■ WHAT NEEDS TO BE DONE:
Reproduce the lines of the listing below without any change. Begin at the line that contains "genus: Themeda" and continue through the final line of the listing.

Extracted records:
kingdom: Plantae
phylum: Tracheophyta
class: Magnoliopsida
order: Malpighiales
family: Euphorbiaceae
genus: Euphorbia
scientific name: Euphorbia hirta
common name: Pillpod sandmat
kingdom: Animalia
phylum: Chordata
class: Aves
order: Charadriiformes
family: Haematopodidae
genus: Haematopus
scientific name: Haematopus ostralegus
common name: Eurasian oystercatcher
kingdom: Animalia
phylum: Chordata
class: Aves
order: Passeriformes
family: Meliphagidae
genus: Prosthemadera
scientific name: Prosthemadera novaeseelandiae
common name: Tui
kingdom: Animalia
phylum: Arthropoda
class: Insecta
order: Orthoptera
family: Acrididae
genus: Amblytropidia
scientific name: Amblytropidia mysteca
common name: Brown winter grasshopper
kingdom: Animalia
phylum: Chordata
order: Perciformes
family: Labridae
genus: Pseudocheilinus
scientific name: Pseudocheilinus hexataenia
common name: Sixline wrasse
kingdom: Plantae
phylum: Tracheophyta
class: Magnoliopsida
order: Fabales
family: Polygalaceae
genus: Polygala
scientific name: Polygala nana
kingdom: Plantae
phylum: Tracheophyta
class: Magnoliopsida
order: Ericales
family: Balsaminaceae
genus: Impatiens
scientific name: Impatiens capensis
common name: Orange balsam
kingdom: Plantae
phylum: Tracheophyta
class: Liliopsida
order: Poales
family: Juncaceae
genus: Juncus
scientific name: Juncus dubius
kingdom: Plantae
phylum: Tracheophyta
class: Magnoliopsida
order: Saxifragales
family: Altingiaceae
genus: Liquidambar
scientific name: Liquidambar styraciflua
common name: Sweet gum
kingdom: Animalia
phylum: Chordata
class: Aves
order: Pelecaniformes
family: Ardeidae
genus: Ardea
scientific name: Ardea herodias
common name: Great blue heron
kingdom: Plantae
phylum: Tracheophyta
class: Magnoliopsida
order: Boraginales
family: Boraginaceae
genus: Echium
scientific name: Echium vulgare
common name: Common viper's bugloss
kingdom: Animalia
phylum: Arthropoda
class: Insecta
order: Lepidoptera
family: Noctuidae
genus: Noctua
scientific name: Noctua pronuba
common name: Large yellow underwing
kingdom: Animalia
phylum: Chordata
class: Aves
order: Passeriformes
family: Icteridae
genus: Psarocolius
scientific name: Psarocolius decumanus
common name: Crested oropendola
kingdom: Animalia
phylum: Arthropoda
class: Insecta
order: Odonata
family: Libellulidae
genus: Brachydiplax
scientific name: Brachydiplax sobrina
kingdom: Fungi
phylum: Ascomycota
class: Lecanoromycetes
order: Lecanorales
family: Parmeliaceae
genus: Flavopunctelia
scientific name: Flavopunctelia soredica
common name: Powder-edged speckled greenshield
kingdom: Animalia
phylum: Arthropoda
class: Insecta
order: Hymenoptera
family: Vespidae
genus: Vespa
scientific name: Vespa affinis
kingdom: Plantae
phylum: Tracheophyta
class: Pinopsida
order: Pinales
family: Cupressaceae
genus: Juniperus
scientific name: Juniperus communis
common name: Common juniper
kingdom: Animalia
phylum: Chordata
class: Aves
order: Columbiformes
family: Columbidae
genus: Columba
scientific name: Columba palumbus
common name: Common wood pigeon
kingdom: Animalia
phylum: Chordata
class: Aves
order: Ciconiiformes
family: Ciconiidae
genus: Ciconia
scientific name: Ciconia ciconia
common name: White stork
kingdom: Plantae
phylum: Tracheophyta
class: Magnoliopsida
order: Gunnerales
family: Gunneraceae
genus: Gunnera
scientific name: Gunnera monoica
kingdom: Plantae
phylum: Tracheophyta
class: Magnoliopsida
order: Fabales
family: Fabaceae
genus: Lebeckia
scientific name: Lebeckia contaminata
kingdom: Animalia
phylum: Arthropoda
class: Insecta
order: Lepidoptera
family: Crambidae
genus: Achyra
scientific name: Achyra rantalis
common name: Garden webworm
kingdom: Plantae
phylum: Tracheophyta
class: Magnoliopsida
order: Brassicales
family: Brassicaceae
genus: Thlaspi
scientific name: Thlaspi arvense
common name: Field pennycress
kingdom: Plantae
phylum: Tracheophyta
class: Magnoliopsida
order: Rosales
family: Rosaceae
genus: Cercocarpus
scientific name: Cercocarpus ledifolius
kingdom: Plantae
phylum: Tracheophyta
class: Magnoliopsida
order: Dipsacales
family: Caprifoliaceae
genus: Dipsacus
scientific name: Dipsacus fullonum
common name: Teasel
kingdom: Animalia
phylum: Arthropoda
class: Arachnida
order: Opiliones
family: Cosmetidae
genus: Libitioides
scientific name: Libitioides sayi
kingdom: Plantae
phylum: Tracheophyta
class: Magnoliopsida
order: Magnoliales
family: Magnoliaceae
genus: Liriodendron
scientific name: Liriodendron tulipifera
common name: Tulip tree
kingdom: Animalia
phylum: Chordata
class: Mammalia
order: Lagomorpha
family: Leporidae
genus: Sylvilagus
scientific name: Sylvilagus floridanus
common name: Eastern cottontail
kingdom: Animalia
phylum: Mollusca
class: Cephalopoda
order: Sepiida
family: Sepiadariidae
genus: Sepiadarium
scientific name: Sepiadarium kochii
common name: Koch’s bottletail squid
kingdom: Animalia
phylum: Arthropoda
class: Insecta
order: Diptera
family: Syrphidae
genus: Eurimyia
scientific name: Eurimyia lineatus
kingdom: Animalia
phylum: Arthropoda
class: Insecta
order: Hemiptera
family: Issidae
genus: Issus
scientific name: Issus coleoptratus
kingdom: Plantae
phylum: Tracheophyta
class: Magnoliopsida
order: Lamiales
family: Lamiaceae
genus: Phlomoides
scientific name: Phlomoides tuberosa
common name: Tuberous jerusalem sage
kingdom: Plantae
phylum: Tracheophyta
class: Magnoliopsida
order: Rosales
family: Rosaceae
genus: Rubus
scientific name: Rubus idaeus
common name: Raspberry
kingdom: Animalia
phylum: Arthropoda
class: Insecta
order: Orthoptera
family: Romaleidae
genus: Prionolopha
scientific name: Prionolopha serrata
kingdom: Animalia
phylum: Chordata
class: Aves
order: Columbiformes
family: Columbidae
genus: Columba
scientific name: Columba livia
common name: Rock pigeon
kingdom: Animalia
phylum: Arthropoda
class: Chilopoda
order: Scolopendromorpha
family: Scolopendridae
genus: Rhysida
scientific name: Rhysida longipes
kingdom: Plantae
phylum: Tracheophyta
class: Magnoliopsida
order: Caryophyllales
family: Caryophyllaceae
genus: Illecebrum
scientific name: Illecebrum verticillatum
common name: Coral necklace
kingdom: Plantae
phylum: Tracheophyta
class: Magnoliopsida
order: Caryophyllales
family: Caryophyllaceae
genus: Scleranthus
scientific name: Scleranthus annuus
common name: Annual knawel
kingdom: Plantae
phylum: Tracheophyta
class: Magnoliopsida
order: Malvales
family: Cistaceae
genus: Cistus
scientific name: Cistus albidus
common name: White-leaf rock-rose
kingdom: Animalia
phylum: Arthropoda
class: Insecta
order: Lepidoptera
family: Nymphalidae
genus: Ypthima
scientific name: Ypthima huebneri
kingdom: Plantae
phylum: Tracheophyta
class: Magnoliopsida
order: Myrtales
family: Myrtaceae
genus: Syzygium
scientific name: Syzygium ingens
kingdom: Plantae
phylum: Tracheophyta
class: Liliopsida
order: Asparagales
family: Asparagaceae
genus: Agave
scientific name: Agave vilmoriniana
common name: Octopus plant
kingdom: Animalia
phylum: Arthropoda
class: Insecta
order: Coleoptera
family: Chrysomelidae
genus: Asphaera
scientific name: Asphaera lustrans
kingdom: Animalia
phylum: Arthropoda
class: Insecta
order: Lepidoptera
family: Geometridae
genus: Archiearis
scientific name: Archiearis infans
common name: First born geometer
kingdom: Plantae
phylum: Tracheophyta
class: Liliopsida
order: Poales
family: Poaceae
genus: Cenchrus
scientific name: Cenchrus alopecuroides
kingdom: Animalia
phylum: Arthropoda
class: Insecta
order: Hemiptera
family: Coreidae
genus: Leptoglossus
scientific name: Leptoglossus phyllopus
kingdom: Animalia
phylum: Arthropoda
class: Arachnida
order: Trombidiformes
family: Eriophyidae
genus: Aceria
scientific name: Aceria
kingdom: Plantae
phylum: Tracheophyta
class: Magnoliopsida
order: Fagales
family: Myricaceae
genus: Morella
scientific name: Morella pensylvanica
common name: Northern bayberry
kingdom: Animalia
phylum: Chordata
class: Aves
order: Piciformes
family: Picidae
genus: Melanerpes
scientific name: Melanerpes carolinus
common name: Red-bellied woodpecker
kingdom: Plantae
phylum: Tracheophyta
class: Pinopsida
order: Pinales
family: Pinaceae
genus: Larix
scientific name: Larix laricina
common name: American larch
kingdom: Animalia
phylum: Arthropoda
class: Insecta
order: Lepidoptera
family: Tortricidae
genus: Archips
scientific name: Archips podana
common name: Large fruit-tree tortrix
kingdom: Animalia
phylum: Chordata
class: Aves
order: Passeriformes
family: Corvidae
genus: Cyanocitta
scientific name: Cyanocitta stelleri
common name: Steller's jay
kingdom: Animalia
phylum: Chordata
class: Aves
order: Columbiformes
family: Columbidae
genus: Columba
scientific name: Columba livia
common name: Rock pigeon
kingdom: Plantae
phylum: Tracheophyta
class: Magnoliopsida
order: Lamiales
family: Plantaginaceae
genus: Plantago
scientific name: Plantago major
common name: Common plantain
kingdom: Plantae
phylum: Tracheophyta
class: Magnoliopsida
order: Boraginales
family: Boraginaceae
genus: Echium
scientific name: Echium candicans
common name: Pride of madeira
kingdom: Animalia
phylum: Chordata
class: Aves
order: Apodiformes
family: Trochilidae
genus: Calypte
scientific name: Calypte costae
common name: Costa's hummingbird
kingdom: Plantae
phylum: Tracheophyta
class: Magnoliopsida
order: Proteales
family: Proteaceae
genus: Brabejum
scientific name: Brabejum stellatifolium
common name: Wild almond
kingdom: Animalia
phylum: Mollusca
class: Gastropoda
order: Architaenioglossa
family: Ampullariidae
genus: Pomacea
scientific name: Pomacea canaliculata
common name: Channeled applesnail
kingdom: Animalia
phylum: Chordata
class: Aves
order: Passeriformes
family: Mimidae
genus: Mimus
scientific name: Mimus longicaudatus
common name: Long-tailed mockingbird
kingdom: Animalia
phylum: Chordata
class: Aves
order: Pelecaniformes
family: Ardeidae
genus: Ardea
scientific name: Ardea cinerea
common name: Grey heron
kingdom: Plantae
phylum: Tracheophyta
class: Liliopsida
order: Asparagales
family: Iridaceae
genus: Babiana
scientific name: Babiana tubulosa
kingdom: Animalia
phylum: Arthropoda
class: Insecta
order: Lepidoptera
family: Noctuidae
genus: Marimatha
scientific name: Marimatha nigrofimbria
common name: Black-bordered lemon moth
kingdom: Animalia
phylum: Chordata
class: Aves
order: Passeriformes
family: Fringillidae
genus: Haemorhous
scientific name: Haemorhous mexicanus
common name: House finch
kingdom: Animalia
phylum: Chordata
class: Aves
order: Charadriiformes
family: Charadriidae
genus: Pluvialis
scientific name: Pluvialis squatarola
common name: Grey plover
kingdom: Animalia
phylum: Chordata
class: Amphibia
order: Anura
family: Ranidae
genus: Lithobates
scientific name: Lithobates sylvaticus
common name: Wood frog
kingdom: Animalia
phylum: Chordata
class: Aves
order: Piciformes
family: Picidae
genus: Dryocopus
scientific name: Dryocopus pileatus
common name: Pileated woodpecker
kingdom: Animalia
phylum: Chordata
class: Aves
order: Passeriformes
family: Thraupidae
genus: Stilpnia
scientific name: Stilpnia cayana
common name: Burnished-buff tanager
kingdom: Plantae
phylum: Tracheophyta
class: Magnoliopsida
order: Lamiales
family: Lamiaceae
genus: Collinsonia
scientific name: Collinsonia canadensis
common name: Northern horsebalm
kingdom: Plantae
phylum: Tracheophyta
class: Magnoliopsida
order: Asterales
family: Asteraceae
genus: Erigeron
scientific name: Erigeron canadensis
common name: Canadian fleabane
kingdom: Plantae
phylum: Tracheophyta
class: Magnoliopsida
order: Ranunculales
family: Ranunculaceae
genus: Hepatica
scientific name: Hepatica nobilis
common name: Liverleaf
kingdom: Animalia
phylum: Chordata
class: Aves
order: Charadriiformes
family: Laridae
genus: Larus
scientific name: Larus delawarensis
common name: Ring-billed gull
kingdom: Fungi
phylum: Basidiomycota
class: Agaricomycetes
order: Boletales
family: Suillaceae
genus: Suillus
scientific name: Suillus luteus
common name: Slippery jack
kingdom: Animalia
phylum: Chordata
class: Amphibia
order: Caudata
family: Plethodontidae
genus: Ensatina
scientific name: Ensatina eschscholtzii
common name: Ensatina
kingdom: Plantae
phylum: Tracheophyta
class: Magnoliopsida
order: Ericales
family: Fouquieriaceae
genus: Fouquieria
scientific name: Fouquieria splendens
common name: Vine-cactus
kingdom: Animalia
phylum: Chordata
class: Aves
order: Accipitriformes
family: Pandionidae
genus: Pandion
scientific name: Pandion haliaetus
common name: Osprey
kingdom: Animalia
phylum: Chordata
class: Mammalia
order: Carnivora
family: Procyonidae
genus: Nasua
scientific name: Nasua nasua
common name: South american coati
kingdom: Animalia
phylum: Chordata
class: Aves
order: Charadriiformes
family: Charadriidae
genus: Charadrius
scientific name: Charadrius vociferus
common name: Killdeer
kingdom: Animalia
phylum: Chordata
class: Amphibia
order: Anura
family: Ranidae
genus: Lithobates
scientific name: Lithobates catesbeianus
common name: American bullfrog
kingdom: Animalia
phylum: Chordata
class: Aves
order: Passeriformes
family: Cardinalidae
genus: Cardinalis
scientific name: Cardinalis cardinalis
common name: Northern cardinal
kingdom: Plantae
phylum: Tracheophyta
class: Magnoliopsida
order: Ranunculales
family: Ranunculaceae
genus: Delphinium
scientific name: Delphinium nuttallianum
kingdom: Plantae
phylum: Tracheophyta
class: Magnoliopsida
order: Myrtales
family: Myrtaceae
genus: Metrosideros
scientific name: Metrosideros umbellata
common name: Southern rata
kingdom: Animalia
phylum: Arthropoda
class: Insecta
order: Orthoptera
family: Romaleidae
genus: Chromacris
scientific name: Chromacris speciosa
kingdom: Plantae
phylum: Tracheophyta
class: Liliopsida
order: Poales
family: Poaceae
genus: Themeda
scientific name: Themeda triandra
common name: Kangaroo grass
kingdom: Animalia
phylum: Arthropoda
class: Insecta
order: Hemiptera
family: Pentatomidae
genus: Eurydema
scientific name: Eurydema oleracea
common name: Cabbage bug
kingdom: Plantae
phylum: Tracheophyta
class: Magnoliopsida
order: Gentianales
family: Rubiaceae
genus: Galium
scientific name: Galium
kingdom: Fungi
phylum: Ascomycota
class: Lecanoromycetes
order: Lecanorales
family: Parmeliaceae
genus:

■ RESULT OF THIS EXERCISE:
genus: Themeda
scientific name: Themeda triandra
common name: Kangaroo grass
kingdom: Animalia
phylum: Arthropoda
class: Insecta
order: Hemiptera
family: Pentatomidae
genus: Eurydema
scientific name: Eurydema oleracea
common name: Cabbage bug
kingdom: Plantae
phylum: Tracheophyta
class: Magnoliopsida
order: Gentianales
family: Rubiaceae
genus: Galium
scientific name: Galium
kingdom: Fungi
phylum: Ascomycota
class: Lecanoromycetes
order: Lecanorales
family: Parmeliaceae
genus:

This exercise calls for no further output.